After running the rule over the first three volumes of K-ON at the time of their UK release, a lack of review discs have left us holding fire on this final volume of the series - now, with the show due its complete collection release on DVD via Manga Entertainment, it seems that the time is ripe to round off our coverage by taking a look at this fourth and final volume.
With just three episodes inhabiting this particular disc, we're actually left with only a single "proper" episode to close out the mainstay of the series, complete with the closest the show has come to a cliff-hanger - can Yui recover from her cold in time for After School Tea-Time's latest performance at school? This series being what it is, after a few false starts and moments of last-minute drama all is well and the concert goes ahead without any real hitches, complete with a slightly touching montage to demonstrate Yui's growth on account of the bonds she's formed within the band in the process.

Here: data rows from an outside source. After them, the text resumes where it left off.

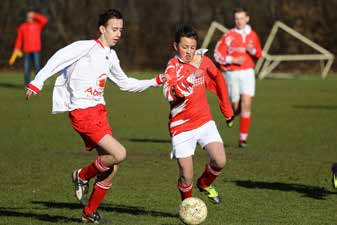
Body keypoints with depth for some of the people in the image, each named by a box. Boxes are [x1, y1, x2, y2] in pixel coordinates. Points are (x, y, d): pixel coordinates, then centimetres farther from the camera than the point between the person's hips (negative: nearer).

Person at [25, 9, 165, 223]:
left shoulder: (111, 56, 16)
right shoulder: (87, 47, -9)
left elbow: (125, 84, 29)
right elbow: (58, 59, -13)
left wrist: (156, 81, 24)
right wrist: (37, 83, -20)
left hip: (99, 110, 8)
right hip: (82, 112, -8)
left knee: (111, 169, 5)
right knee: (119, 154, -21)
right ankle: (82, 176, 5)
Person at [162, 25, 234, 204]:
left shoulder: (203, 60, 1)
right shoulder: (173, 65, -15)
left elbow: (218, 79, 21)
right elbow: (170, 94, -32)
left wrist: (226, 108, 27)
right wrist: (191, 75, -41)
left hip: (204, 122, 4)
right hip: (181, 127, -4)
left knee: (219, 161, -15)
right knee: (186, 177, -5)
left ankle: (205, 184, 18)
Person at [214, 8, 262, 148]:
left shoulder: (252, 35, 8)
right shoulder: (229, 36, -3)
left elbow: (259, 54, 17)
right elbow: (218, 54, -4)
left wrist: (253, 51, -5)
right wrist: (233, 60, -15)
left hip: (247, 73, 2)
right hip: (232, 74, -2)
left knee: (246, 104, -11)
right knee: (236, 106, 0)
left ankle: (243, 138, -8)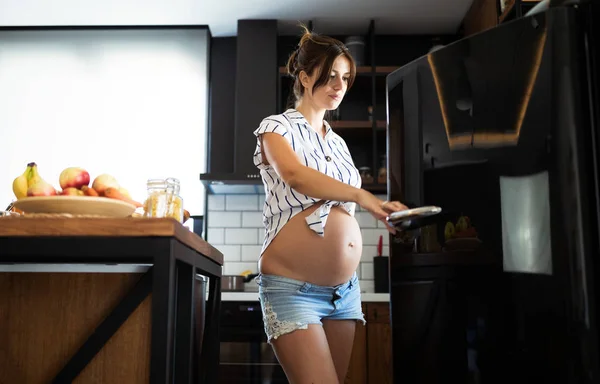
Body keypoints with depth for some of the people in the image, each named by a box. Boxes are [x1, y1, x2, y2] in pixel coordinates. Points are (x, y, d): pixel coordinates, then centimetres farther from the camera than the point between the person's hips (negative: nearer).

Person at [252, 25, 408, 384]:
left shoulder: (338, 142, 16)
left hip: (345, 289, 7)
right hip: (292, 288, -6)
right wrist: (363, 196, -37)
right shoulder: (276, 127, -3)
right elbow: (295, 175, -25)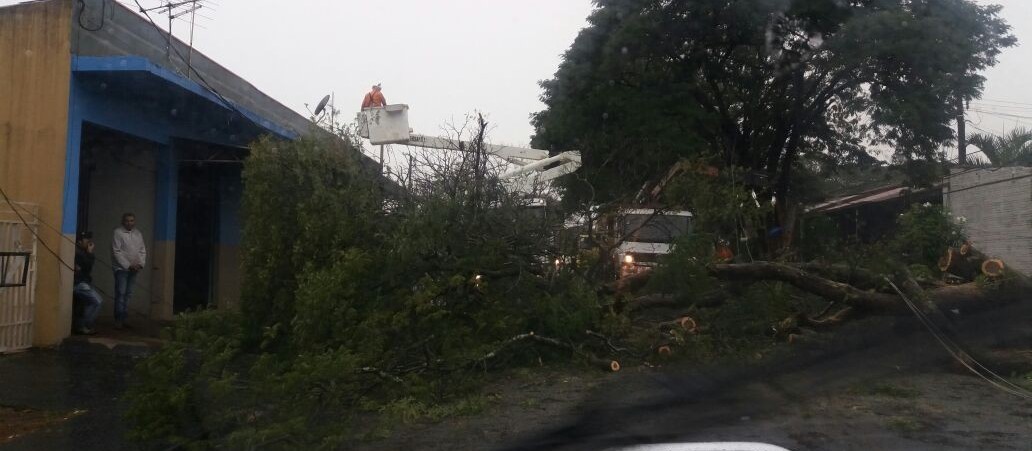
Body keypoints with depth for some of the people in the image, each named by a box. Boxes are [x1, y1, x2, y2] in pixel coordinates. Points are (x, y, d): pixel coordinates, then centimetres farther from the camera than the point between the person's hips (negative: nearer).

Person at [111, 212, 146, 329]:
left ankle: (124, 320, 11)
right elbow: (116, 252, -11)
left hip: (133, 269, 5)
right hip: (121, 268, -5)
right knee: (120, 294, -8)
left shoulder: (138, 234, 12)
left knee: (128, 295, 7)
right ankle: (118, 320, -6)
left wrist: (140, 264, -4)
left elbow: (142, 251, 11)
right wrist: (128, 265, -14)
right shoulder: (118, 233, -6)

With this done and dusted, we move on to a pair of additional episodes. The first of these, the final episode of the series' TV broadcast, sees the gang going about their own disparate business one Sunday, only for things to go decidedly awry for most of them in what is a surprisingly powerful crescendo towards a finale which celebrates the power of friendship to ensure that everything works out for the best. This is followed by an OVA instalment, which sees the band invited to play at a live venue outside of their normal school performances - an exciting opportunity for those involved that acts as a feel-good way to close things out entirely.
Thus, K-ON comes to an end in virtually the same manner it has carried throughout the series - gorgeously animated (hence the disappointment of many at the cancellation of its UK Blu-Ray release), mostly light-hearted and occasionally pretty funny. While the series is clearly not for everyone - our general experience is that you'll either love or loathe it, will little room for manoeuvre in-between - it works perfectly at introducing you to a group of characters, allowing you to follow them on an admittedly placid journey, and then occasionally giving you a prod to make you realise just how much you've come to care about those characters in the interim. It's a heady mixture that succeeds in manipulating the viewer far more than it has any right to, and it's exactly this ability that makes the series so powerful above and beyond its well-realised humour and bright and breezy entertainment value.
No matter how much I talk up the power of K-ON however, ultimately it serves as fluffy light entertainment, and it works very well indeed in this regard as the kind of relaxing series that you can put your feet up to at the end of a long, hard day. With only three episodes on this final volume, pretty variable video quality despite not having to pile episodes onto the DVD and an English dub that doesn't always do itself any favours(complete with translated songs that enter cringe-worthy territory at times), we can't rave about the series too much - if it floats your boat however, K-ON remains hugely fun to watch, and we'll be crossing our fingers that its second season also makes it to our shores, no matter what format it reaches us in.
K-ON is now available as a complete series collection on DVD from Manga Entertainment.